> WORK TASK A
Gather every line from the records below that contains the word "value", copying each line as it appears.

START EXTRACT TO READ

Friday, 17 June 2011

Pictures!

As I suspected the moment I come home everything grinds to a halt. But so you guys can see the robot as it stands currently I have taken a load of pictures to show exactly what is going into this robot.

This is the whole electronic system all wired up and working.
A Spektrum AR 6200, the Main and Remote receivers for the robot.


2x 7.2V 5100mAmp racing packs, these are wired in series to give 14.4V

One of the 4 drive motors, at maximum efficiency they produce 7720g/cm of torque!
 
The weapon drive motor, a Clash 15 racing motor which runs at 32'000 RPM at 7.2V,
but at 14.4 it doubles to a massive 64'000 RPM!

A Probe 12 speed controller for the Clash 15, this connects to the throttle mode on
the receiver to give me proportional control over the weapon speed.

The Sabertooth speed controller, parkBEC, receiver and Probe 12 all wired up together.

Friday, 27 May 2011

Completed Electronics!!!

Over the last 3 days since the last post I have managed to gather up all the final components required to complete the robots electronics! (Get in!)

I got the batteries, two 7.2V NiMH 5100mAh racing packs, a 30A speed controller for the weapon, which is intended to control the motor in large scale remote control cars, and a 31'000 RPM electric motor, for driving large remote control cars, from Antics. [Google it and its the first on the list]

I also got some unassembled packs battery connecters so that I could make the system easy to disassemble, a 20 tooth drive gear for the electric motor and a battery charger. On the way out I also popped into a lighting shop and got a rack of 30A connecting blocks. I had discovered the other day that I could not wire 2 20A cables into a single 20A block which meant that it was impossible to wire up the system given the number of splits I needed to do to get the power to the right places.

With all the parts I needed I went into uni and began wiring everything up. It took about 4 hours to tinn the ends of all the high amp cables, solder them to the appropriate connecting links and blocks and make sure that all the polarities were right. There was alos the fiddly time of trying to get a 30A gauge cable into the socket on the sabertooth, it was only big enough for about 2/3rds of the wire so I had to thin it there to get the cables in.

After binding the transmitter and receiver I wired up all the motors and the speed controller to the batteries and everything started jumping. Despite the transmitter with all its switches in the safe position the motors kept spinning at random back and forth. The drive motor for the weapon was linked to the throttle on the receiver and  immediately went to full power scaring the hell out of me. Well more than full power give it was meant to run at 32000 rpm at 7.2v but I was giving it twice that and as a result twice the speed. It makes a scary noise!

END EXTRACT TO READ
START RECORDS SHOWN

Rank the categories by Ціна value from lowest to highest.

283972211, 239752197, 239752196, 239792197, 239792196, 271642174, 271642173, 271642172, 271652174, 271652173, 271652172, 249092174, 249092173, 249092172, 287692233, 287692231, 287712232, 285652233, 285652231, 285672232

END RECORDS SHOWN
START RECORDS SHOWN

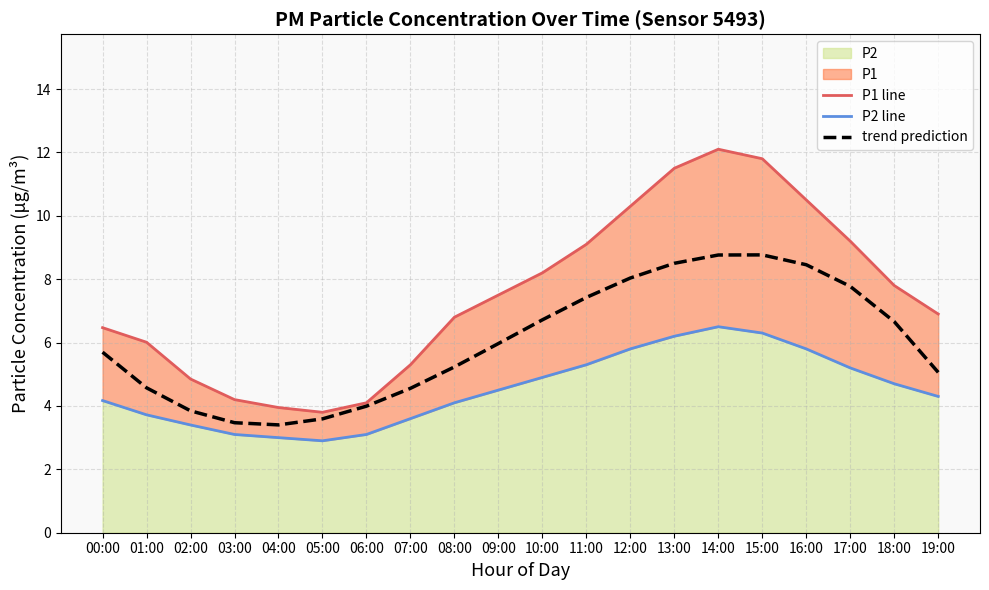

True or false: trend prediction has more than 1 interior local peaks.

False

END RECORDS SHOWN
START RECORDS SHOWN

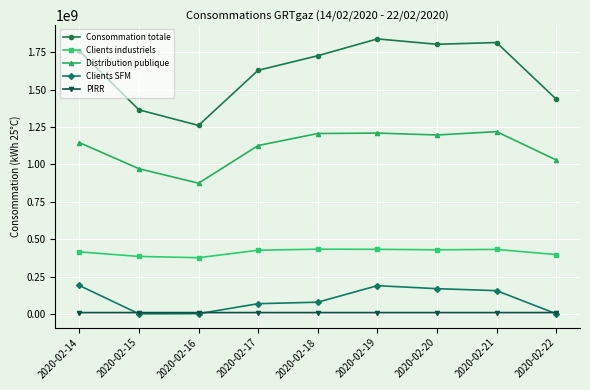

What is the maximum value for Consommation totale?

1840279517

END RECORDS SHOWN

> WORK TASK B
According to the robot build blog, how are the two 7.2V racing packs wired together?

> YOUR RESPONSE A
Rank the categories by Ціна value from lowest to highest.
What is the maximum value for Consommation totale?

> YOUR RESPONSE B
In series, giving 14.4V.